▶ TO DO: Reproduce the lines of the records from the line containing "Start Date: 2022-06-15" to the line containing "for Rust's version of this.", including both of those lines.

▶ INFORMATION GIVEN:
____________

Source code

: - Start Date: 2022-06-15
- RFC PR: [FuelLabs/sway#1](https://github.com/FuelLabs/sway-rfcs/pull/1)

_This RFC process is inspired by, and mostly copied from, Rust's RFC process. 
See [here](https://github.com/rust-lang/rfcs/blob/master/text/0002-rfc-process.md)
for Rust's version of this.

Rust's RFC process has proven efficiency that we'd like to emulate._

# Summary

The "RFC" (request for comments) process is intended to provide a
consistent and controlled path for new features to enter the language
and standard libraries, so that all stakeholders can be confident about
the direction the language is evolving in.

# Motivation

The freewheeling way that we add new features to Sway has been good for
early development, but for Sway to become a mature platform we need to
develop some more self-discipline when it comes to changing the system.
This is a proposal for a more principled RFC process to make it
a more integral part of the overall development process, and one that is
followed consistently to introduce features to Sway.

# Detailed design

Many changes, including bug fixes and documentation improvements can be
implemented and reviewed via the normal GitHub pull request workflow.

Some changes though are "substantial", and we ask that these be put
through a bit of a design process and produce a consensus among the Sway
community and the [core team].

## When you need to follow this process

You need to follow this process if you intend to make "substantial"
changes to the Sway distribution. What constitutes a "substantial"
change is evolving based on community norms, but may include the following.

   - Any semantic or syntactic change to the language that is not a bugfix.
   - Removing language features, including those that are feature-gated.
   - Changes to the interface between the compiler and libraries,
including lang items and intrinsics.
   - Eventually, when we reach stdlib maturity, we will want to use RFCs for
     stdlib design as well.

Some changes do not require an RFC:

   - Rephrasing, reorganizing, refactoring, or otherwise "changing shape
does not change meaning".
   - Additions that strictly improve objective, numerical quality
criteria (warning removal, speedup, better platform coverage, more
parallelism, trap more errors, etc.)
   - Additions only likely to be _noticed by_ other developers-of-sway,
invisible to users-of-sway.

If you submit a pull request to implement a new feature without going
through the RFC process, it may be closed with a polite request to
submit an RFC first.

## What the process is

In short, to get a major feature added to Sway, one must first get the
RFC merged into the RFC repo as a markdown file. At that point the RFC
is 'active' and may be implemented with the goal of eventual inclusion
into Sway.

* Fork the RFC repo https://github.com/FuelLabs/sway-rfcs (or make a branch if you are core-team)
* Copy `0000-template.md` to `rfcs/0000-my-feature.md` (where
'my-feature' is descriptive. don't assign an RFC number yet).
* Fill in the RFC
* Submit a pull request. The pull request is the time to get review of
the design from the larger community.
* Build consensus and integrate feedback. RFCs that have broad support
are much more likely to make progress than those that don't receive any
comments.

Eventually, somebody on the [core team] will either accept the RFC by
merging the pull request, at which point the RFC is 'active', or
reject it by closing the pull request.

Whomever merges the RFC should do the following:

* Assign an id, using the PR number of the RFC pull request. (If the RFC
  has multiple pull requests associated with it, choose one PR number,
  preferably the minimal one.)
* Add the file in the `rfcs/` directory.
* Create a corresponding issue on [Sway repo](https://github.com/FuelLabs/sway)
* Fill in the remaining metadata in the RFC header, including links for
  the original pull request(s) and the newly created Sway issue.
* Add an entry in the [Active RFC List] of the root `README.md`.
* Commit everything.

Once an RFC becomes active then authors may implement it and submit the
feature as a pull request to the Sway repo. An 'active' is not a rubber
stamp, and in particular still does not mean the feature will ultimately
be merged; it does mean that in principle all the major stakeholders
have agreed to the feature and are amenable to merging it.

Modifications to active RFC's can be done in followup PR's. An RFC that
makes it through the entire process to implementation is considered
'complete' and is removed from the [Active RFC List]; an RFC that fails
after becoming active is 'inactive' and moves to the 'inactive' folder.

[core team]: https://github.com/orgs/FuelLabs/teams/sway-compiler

____________

▶ REPLY TO THE EXERCISE:
: - Start Date: 2022-06-15
- RFC PR: [FuelLabs/sway#1](https://github.com/FuelLabs/sway-rfcs/pull/1)

_This RFC process is inspired by, and mostly copied from, Rust's RFC process. 
See [here](https://github.com/rust-lang/rfcs/blob/master/text/0002-rfc-process.md)
for Rust's version of this.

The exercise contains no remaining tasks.